John E Hein wrote:
Chuck Swiger wrote at 09:39 -0400 on Jul 20, 2006:
John E Hein wrote:
> Let's say there are two ports A & B.
> They both provide libfoo.so.1 (and so register CONFLICTS with each other).
>
> Now port C wants to use libfoo (and doesn't care if it gets it
> from A or B).
>
> What does port C list in it's LIB_DEPENDS?
Whichever one the author of port C chooses.
Quite often, at least for things like the BerkeleyDB, the author of port C
will provide tunable OPTIONS or WITH_ or WITHOUT_ flags that you as the user
of the port can tune to choose a particular version that you like.
Just for purposes of clarification, in this example, for purposes of
what C wants libfoo for, either libfoo from A or B will do. C doesn't
care.
That's right. Plenty of software will work with anything from BDB-1.85
through 4.x, for example.
What if it lists A and someone installs B... does A get registered as
the dependency when C is installed even though A is not installed?
No, the port should be registered against B and not A, if B is installed.

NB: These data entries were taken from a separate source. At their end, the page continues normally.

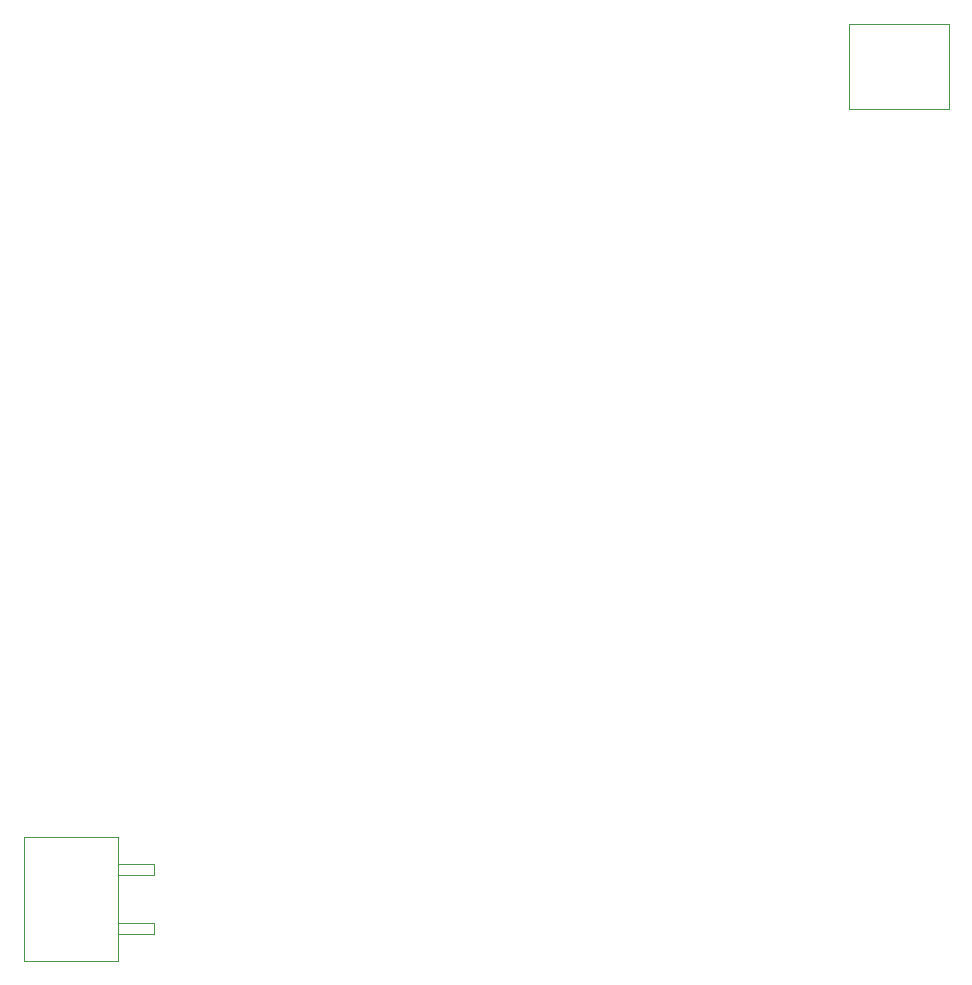
<source format=gbr>
G04*
G04 #@! TF.GenerationSoftware,Altium Limited,Altium Designer,25.2.1 (25)*
G04*
G04 Layer_Color=32768*
%FSLAX25Y25*%
%MOIN*%
G70*
G04*
G04 #@! TF.SameCoordinates,93333BF9-B9FA-480E-9F15-3530D08D3613*
G04*
G04*
G04 #@! TF.FilePolarity,Positive*
G04*
G01*
G75*
%ADD141C,0.00394*%
D141*
X284465Y316827D02*
Y345173D01*
Y316827D02*
X317535D01*
Y345173D01*
X284465D02*
X317535D01*
X40748Y32831D02*
Y74169D01*
X9252D02*
X40748D01*
X9252Y32831D02*
X40748D01*
X9252D02*
Y74169D01*
X40748Y65312D02*
X52559D01*
Y61375D02*
Y65312D01*
X40748Y61375D02*
X52559D01*
X40748Y41690D02*
X52559D01*
Y45627D01*
X40748D02*
X52559D01*
M02*

</source>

I agree. It should. But how does the ports infrastructure accomplish
that?
It uses pkg_which to figure out which port the file being depended upon
actually comes from.
If the porter listed A as the dependency and libfoo is already
installed via B, what is the mechanism in the ports infrastructure by
which B gets registered as the dependency?
The package database keeps track of all files installed by ports and knows
which port installed which file. See "man pkg_which".